By the time a kitchen and restaurant were ready to go, they were down to about twenty thousand. Which didn't buy much brewing equipment then or now. What it bought was a ten-gallon system cobbled out of half-barrel kegs. Calagione describes the early days in his book Brewing Up a Business (2012): "To make enough beer for the restaurant, I had to brew two or three batches a day five or six days a week. I quickly got bored brewing the same beers over and over again, so....I would grab some apricots or maple syrup or raisins and toss them into the beer." And so, dismissing the Reinheitsgebot as a five-hundred-year-old Bavarian law that has long since outlived its usefulness, Sam was off to the races.
The sales those two lead came to over two hundred thousand barrels last year, but the passion still goes into the descendants of those apricot and maple syrup experiments. Here's what I sampled on a recent visit:
First, some Midas Touch (9% abv), a recipe deduced from clues found in the tomb of King Midas, buried some 2,700 years ago. Brewed as a one-off for an archeological society event, with honey, thyme, muscat grapes, and saffron, it became an unexpected sensation and stayed in the rotation. A cloudy golden ale with a sweet finish. Then an Etruscan Ale (8.5%), dating back to 700 B.C., around the time of Midas. Those Etrsucans, north of Rome, added to their wort hazelnuts, honey, pomegranate, gentian root, and myrrh. The combination (was it the pomegranate or the myrrh?) created the most amazing aroma in this ale, sharp but surprisingly pleasing. After this, a couple of IPAs (Burton Baton, 10%, oak-aged imperial) and Sixty-One (6.5%, with syrah grape must added) were almost pedestrian, Almost. And only after these ancient recipes, both derived from digs and research by Penn Professor McGovern (the Indiana Jones of ancient beer).
On the tour one can also learn about the Palo Santo wood from Paraguay, so hard bullets fired into its trunk just bounce off, imported here to make a 10,000-gallon wooden tank used to make Palo Santo Marron, a 12% Brown Ale of epic flavor. The bottling line cranks out 650 12-ouncers a minute. The company's motto, "off-centered ales for off-centered people," is reiterated throughout the tour and Sam's book.

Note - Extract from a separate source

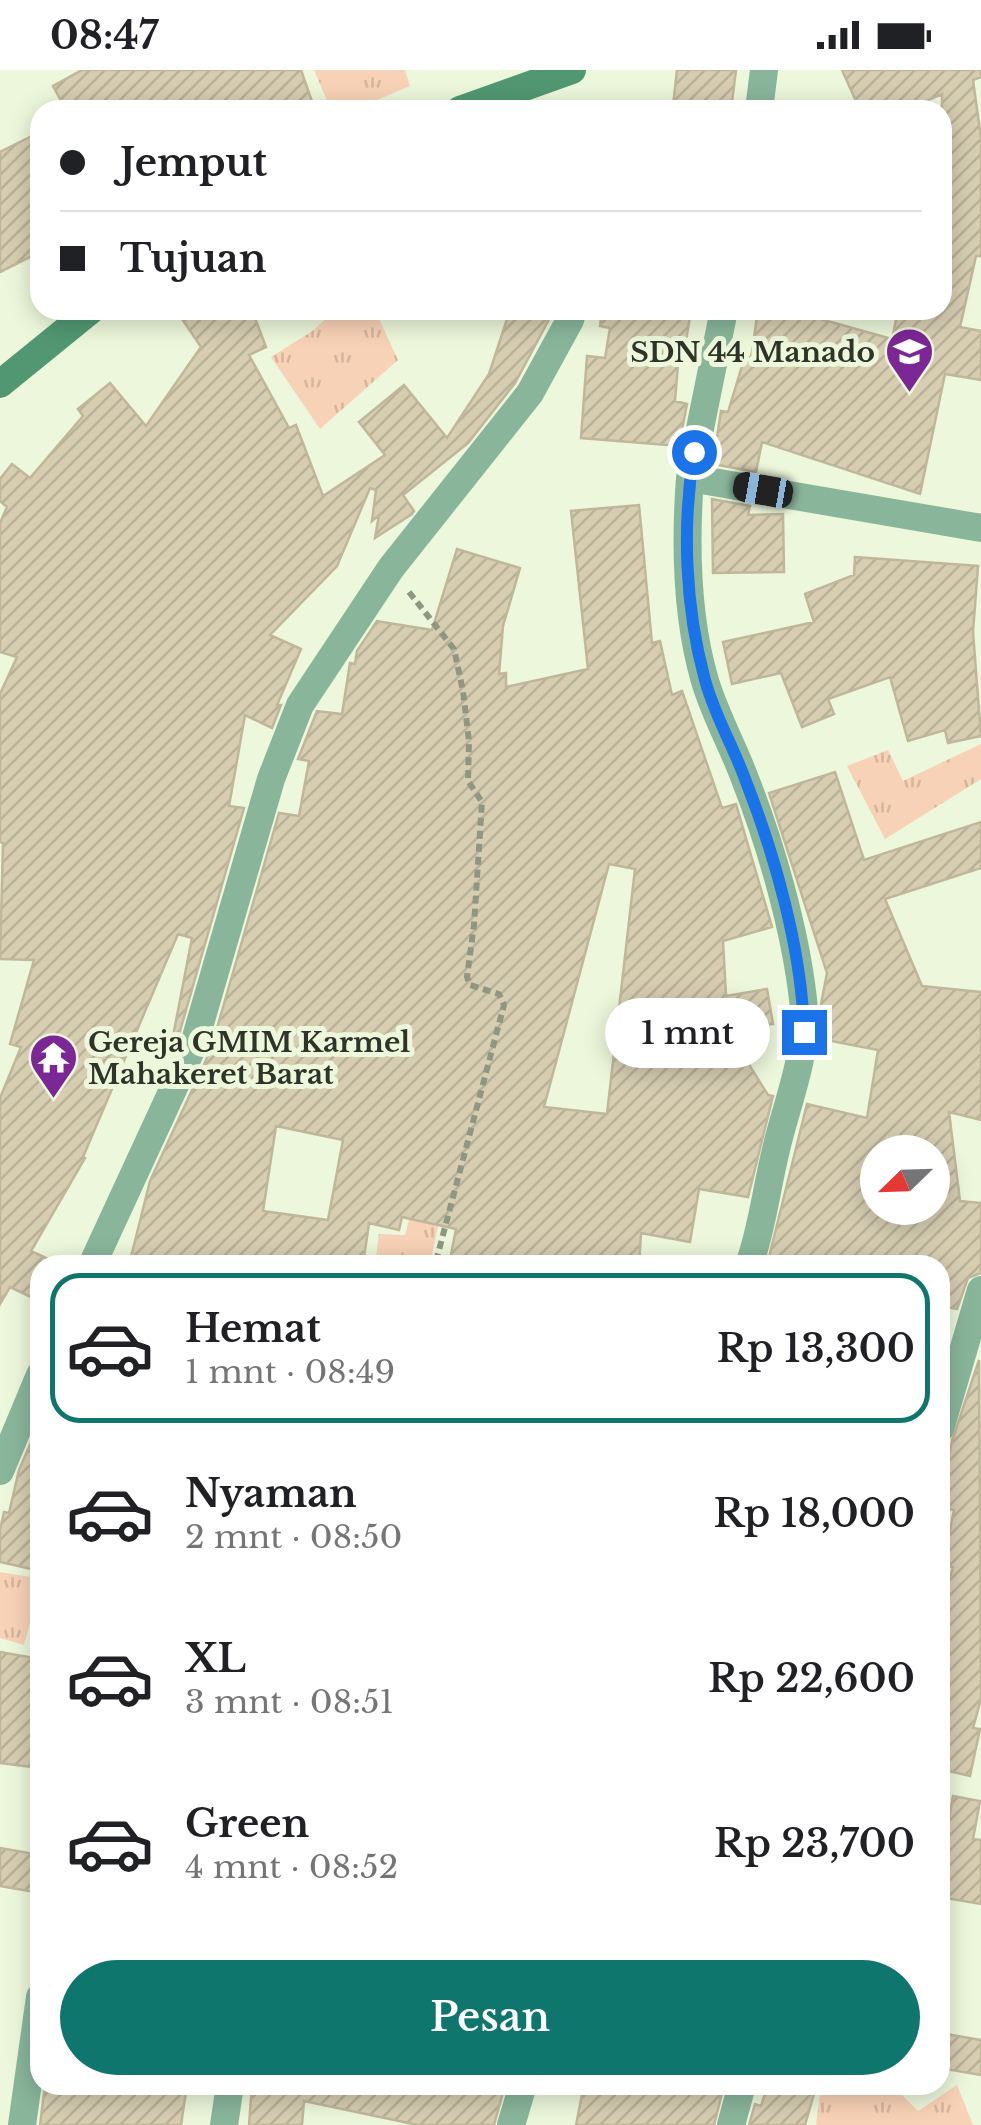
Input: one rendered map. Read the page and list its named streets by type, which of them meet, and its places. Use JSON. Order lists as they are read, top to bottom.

I thought about that ten-gallon startup back in 1995 and what a mighty oak grew out of that little acorn here. The small-scale startups I have recently seen in our Washington, Whiskey Ridge in Darrington and MP 111 in Cashmere--how far will they get in nineteen years? Still brewing, I hope. But the lucky lightning doesn't strike everyone. A couple of points in Sam's book stayed with me. Niche-settling for one. He notes that Sierra Nevada Pale Ale, were it being launched today, would be plunged into a very competitive market where so many west coast brewers are turning out excellent pales. Getting there first, Sierra was able to enjoy a standard-setting status.
A second point is how many breweries were started in the mid-nineties as Dogfish was, and how many soon failed because they were started by people who smelled profit here (quoting M. Thenardiere from Les Mis) without being passionate about doing God's work, per Ben Franklin, by making people happy with good beer, We still have a lot of breweries celebrating or closing on 20th year anniversaries, making a modest profit even if they didn't catch the lucky lighting.